- _Попробуйте сами_: Под какой марш лётный состав направился к самолётам, если верить тексту о проверке лётной подготовки?

- _Текст упражнения_:
----

Не могЁм, а мОгем!

Эдуард Зайцев
После прибытия к новому месту службы,  каждый лётчик, вне зависимости от занимаемой должности, проходит проверку лётной подготовки. Как правило, эта проверка  проводится старшим начальником и заключается она в проверке техники пилотирования.
 
 Такую проверку должен был пройти и я, после вступления в должность начальника политического отдела 6 гвардейской военно - транспортной авиационной дивизии. Проверить меня должен был командир дивизии генерал-майор  Козий И.И., но он был в командировке и на проверку был запланирован и.о. командира дивизии, гвардии полковник Матюхин П.Н.
 
***
 Очередная лётная смена в авиационном полку началась с подъёма авиационного флага. Под музыку  марша «Всё выше и выше...»,  лётный состав направился к самолётам.
 Исполняющий обязанности командира дивизии, гвардии полковник Матюхин П.Н., с привычной сигаретой во рту, распекал командира полка полковника Мазурец С.В. за беспорядки в учебной базе. С моим появлением, он отпустил его, посетовал на устаревшую информацию в помещениях учебных классов.
 Здание учебного корпуса на аэродроме было старое. В нём располагалось несколько авиационных служб. Многие помещения требовали ремонта. У командира полка, действительно, не хватало усилий поддерживать все помещения в должном порядке. Для этого требовалась хозяйская хватка и настойчивость, ибо все ремонтные работы, в то время, выполнялись "хозяйственным способом". Это такой способ, когда строительные материалы добывали методом "подшевной помощи" от предприятий города, а сами работы выполняли сформированные бригады военнослужащих.

----

- _Фрагменты строк_:
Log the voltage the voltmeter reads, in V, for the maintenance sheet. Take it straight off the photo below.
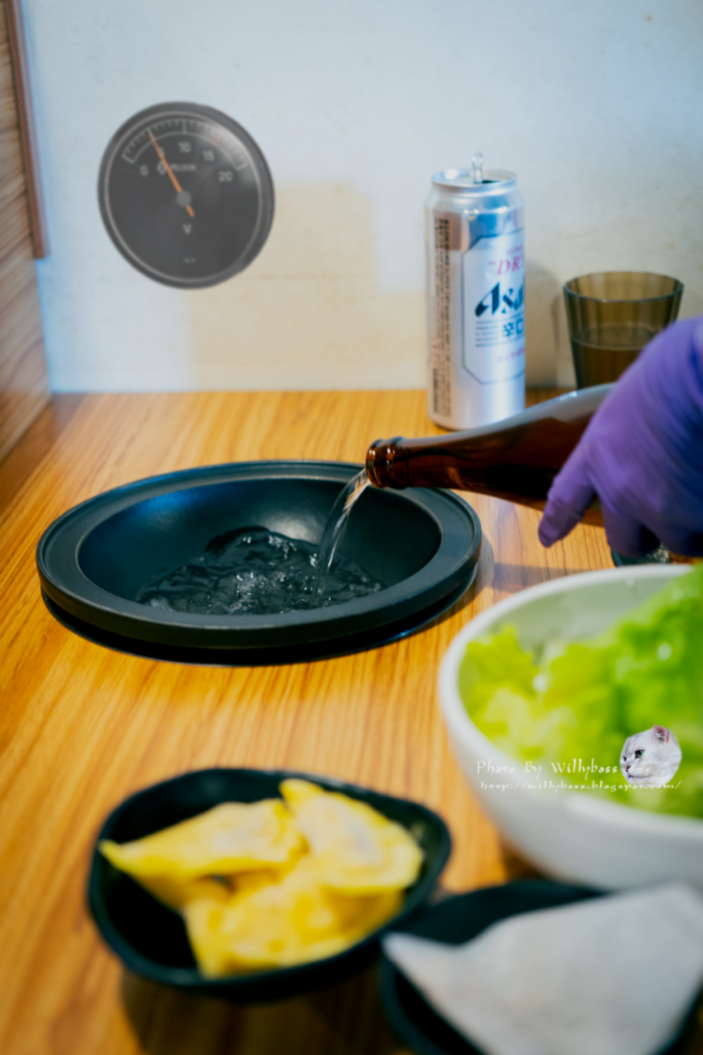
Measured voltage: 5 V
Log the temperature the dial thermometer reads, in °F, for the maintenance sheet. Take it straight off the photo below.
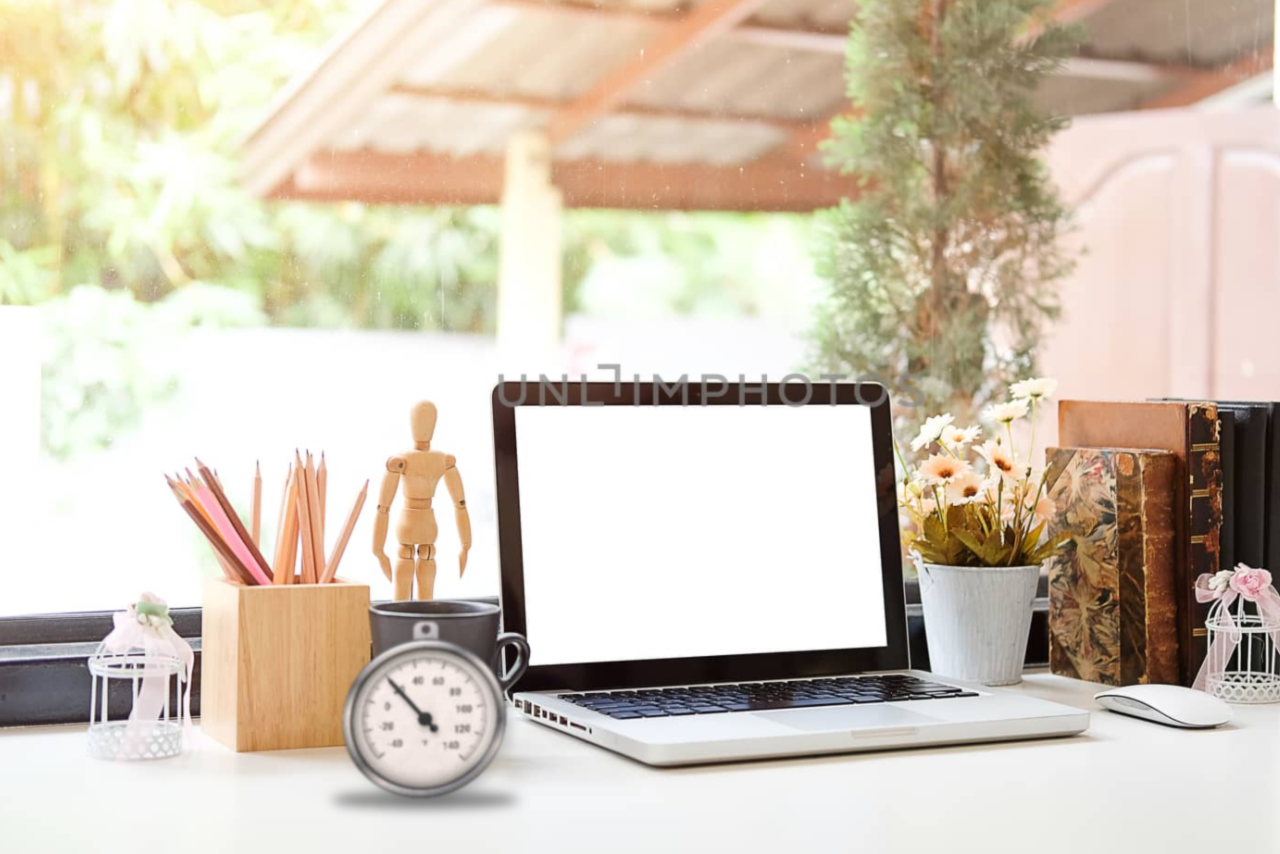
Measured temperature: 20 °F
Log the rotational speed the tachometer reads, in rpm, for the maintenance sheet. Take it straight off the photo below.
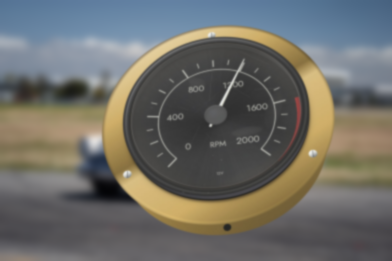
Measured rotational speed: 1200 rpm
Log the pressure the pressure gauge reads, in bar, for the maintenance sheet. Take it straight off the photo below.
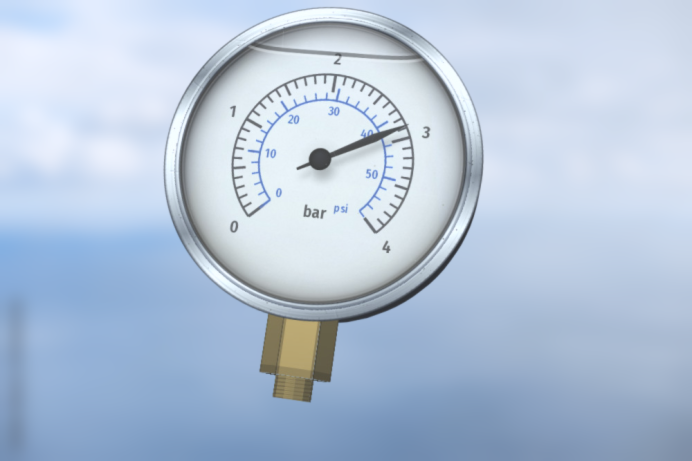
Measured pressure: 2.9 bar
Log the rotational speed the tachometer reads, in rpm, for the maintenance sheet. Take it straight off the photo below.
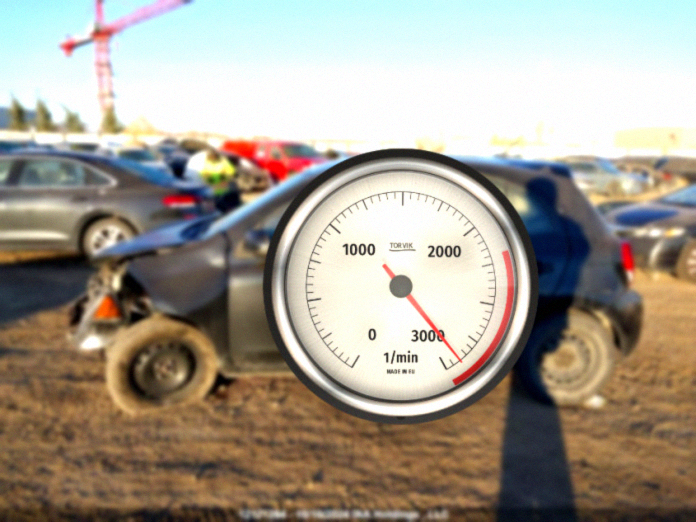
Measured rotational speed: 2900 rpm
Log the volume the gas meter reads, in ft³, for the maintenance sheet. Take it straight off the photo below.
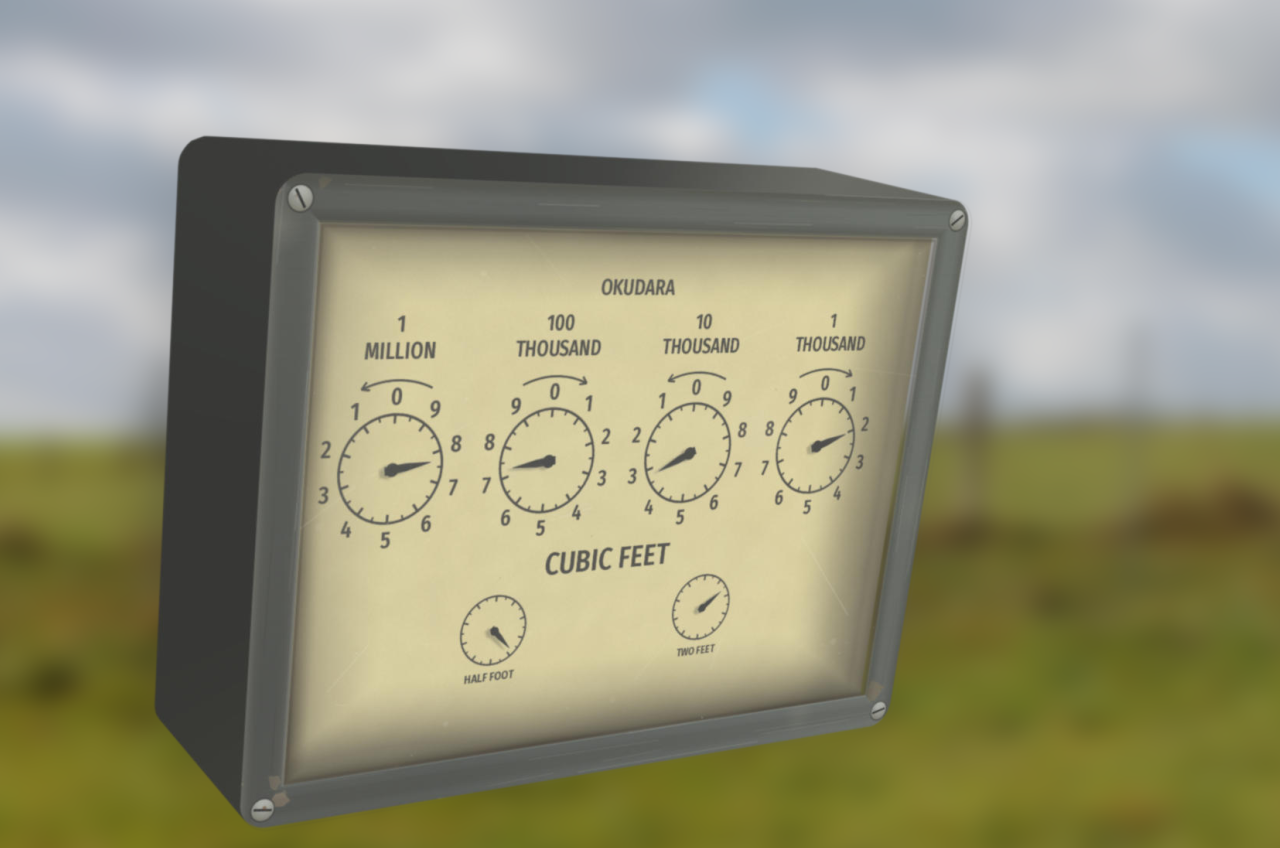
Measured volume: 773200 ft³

----

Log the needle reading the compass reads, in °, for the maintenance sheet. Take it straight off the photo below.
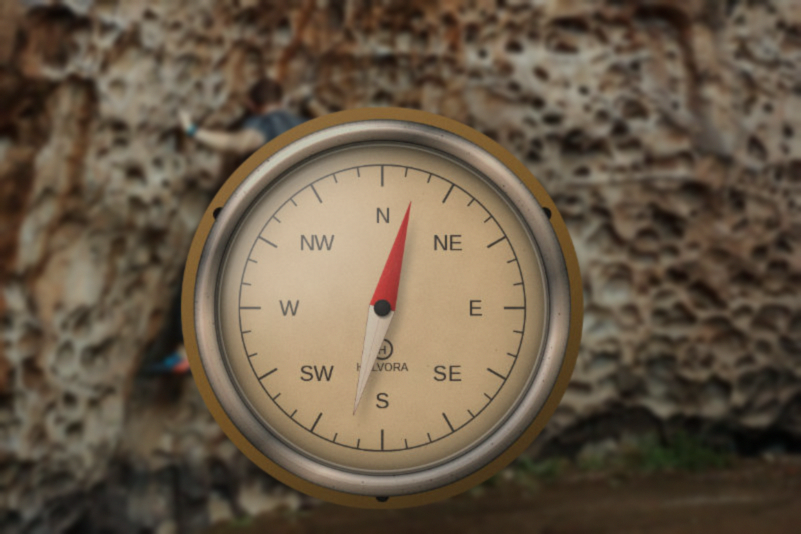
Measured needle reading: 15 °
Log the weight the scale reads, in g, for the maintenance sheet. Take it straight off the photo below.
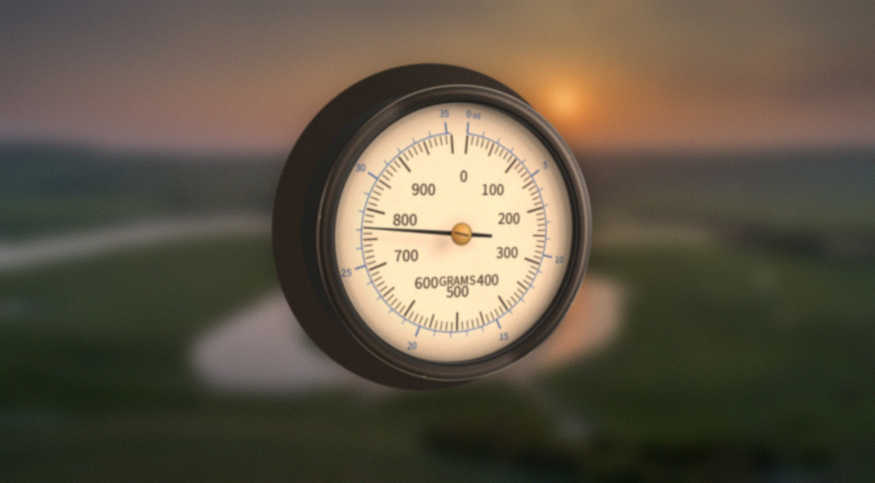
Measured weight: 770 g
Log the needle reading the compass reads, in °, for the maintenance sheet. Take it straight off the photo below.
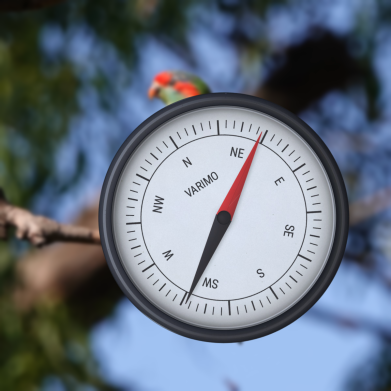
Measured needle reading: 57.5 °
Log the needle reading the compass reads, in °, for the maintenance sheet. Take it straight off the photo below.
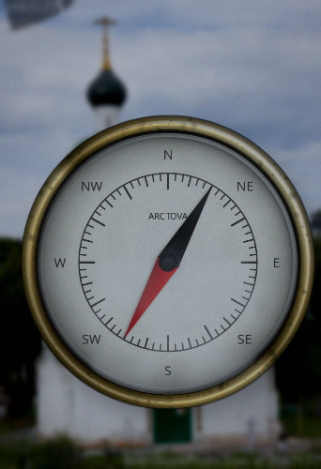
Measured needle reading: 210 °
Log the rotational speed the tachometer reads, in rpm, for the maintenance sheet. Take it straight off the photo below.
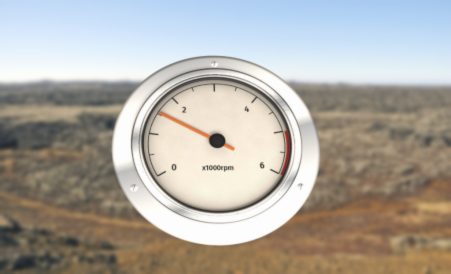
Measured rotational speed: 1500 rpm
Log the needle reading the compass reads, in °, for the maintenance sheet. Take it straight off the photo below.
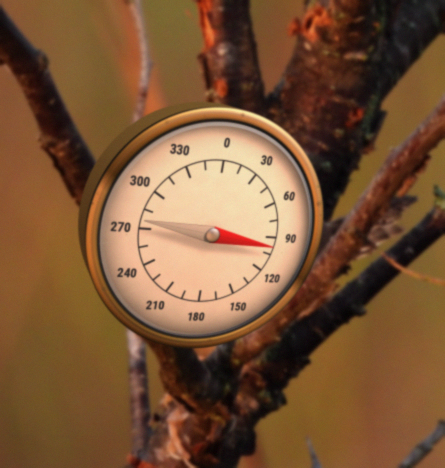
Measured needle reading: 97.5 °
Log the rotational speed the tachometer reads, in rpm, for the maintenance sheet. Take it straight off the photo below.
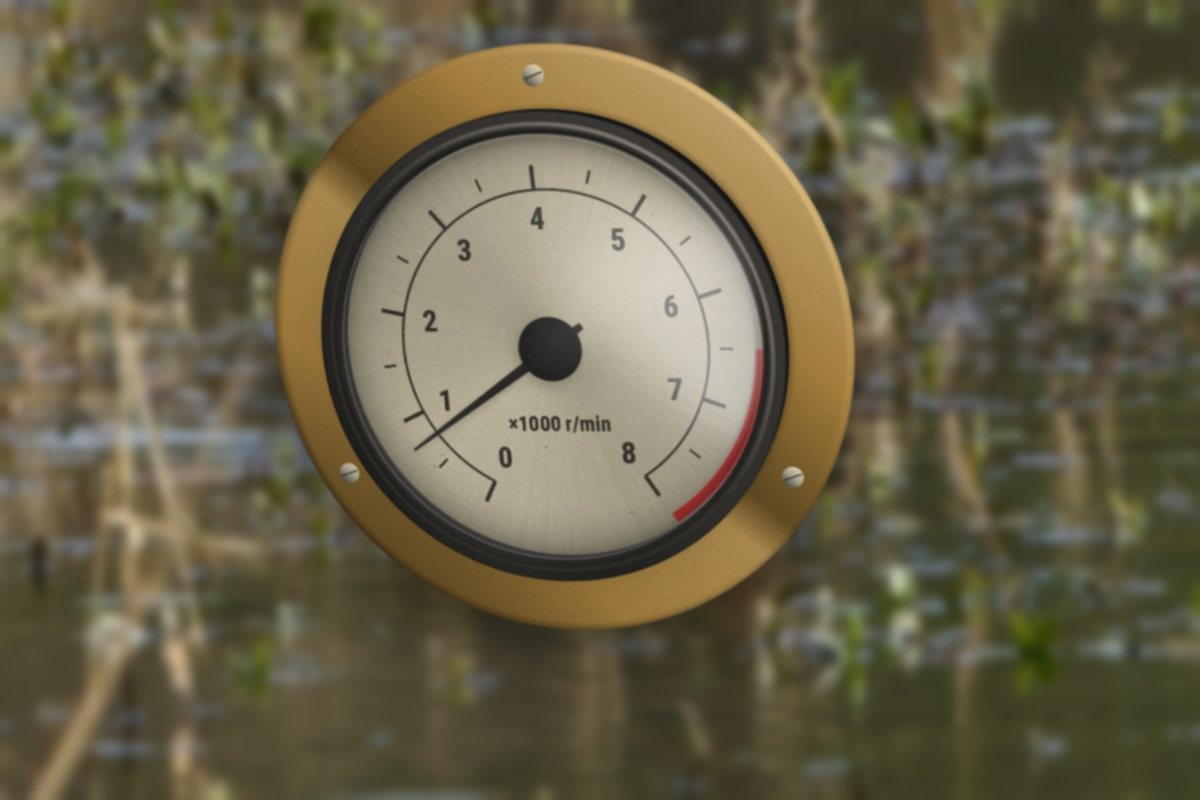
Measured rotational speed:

----

- _Выполненное задание_: Под марш «Всё выше и выше...».